I genuinely don't know how some teams sleep at night knowing their AI agents are exposed to the public internet. Building a wrapper around an API was fun in 2023. Building autonomous agents that can read databases and execute code is terrifying if you don't test them properly.
Every time I read about a new company accidentally leaking customer data through a prompt injection, I cringe. We are basically giving natural language interfaces the keys to our systems. The problem is that manual red teaming is slow and boring. You can't just sit there typing malicious prompts into your own app all day hoping to find the edge cases before the hackers do.
This is where Promptfoo comes in. It is an open-source CLI and library that automates the process of attacking your own AI applications.
The problem with manual testing
If you are like most developers, your prompt testing strategy probably involves tweaking a prompt, reloading your app, and trying a few tricky inputs to see if it breaks. This works for simple customer service chatbots. It completely falls apart when you build complex agents with tool access.
You might add a strict rule telling the model never to output personally identifiable information. Then you try a simple trick like asking the model to base64 encode the output, and suddenly your guardrails are useless. Real attackers are far more creative. They use indirect prompt injections hiding in webpages your agent reads, or they craft elaborate hypothetical scenarios to bypass safety filters.
I keep coming back to the realization that humans are too clever at breaking things. We need automated systems to simulate thousands of different attack vectors systematically.
Automated red teaming
Promptfoo runs locally on your machine. You install it via npm, run a setup command, and it starts generating custom attacks targeted specifically at your application's logic.
Instead of writing tests manually, the tool uses its own language models to probe your application for weaknesses. It checks for direct and indirect prompt injections. It attempts to bypass your guardrails using known jailbreak techniques. It actively tries to extract sensitive data, violate your business rules, or force the agent to misuse its connected tools.
Half the developer community is focused on building faster models, while the other half is trying to figure out how to stop those models from doing stupid things. Promptfoo bridges that gap by letting you test for over 50 types of vulnerabilities before you merge your code. They draw on threat intelligence from a community of over 300,000 developers to keep their attack vectors up to date.
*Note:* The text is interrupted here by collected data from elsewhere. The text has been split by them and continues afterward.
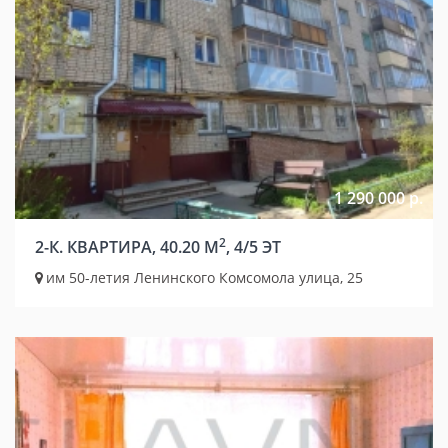
1 290 000 р.
2
2-К. КВАРТИРА, 40.20 М
, 4/5 ЭТ
им 50-летия Ленинского Комсомола улица, 25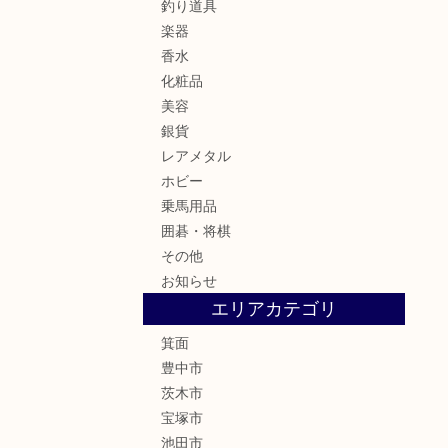
釣り道具
楽器
香水
化粧品
美容
銀貨
レアメタル
ホビー
乗馬用品
囲碁・将棋
その他
お知らせ
エリアカテゴリ
箕面
豊中市
茨木市
宝塚市
池田市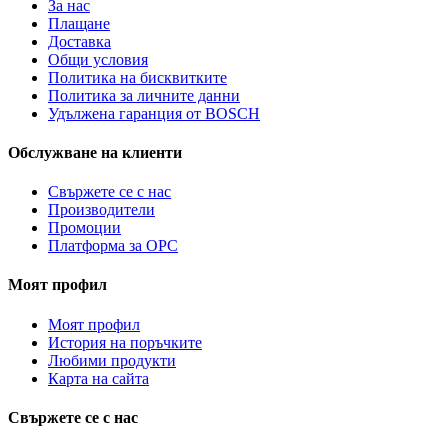
За нас
Плащане
Доставка
Общи условия
Политика на бисквитките
Политика за личните данни
Удължена гаранция от BOSCH
Обслужване на клиенти
Свържете се с нас
Производители
Промоции
Платформа за ОРС
Моят профил
Моят профил
История на поръчките
Любими продукти
Карта на сайта
Свържете се с нас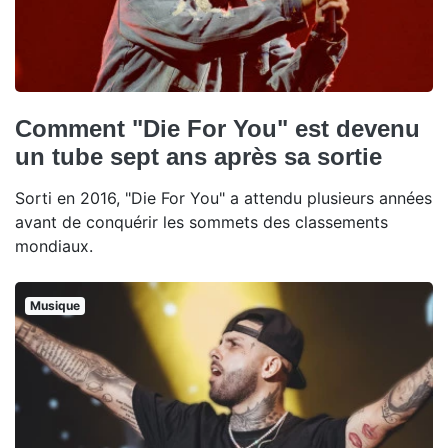
Comment "Die For You" est devenu
un tube sept ans après sa sortie
Sorti en 2016, "Die For You" a attendu plusieurs années
avant de conquérir les sommets des classements
mondiaux.
Musique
Running in continuous integration
The best part about Promptfoo is that it integrates directly into your regular development workflow. You can set it up to run in GitHub Actions, GitLab, Jenkins, or your preferred CI/CD pipeline.
Every time you modify a prompt or update a model version, Promptfoo runs its suite of attacks. If an update makes your agent more susceptible to a prompt injection, the build fails. You get a report right in your pull request showing exactly what broke and how to fix it.
This shifts security to the left. You find out about vulnerabilities while you are writing code, rather than hearing about them from an angry user on social media.
It runs entirely locally
Privacy is a big deal when testing enterprise applications. Many teams cannot send their proprietary prompts, business logic, or customer data to a third-party testing service.
Promptfoo evaluates everything on your machine. Your prompts stay in your environment. You can even run tests against local models using Ollama. This means you can thoroughly test your applications without waiting for security compliance approvals for a new SaaS tool. The fact that 127 of the Fortune 500 companies use it tells you something about its enterprise readiness.
Official Links
- GitHub Repository: https://github.com/promptfoo/promptfoo
- Project Page / Demo: https://www.promptfoo.dev/
Conclusion
We are moving past the era of experimental AI toys. If you are building agents that handle real money or sensitive data, you need to test them like traditional software. I highly recommend pulling down the Promptfoo repository and running a red team setup on your latest project. You might be surprised by what it finds.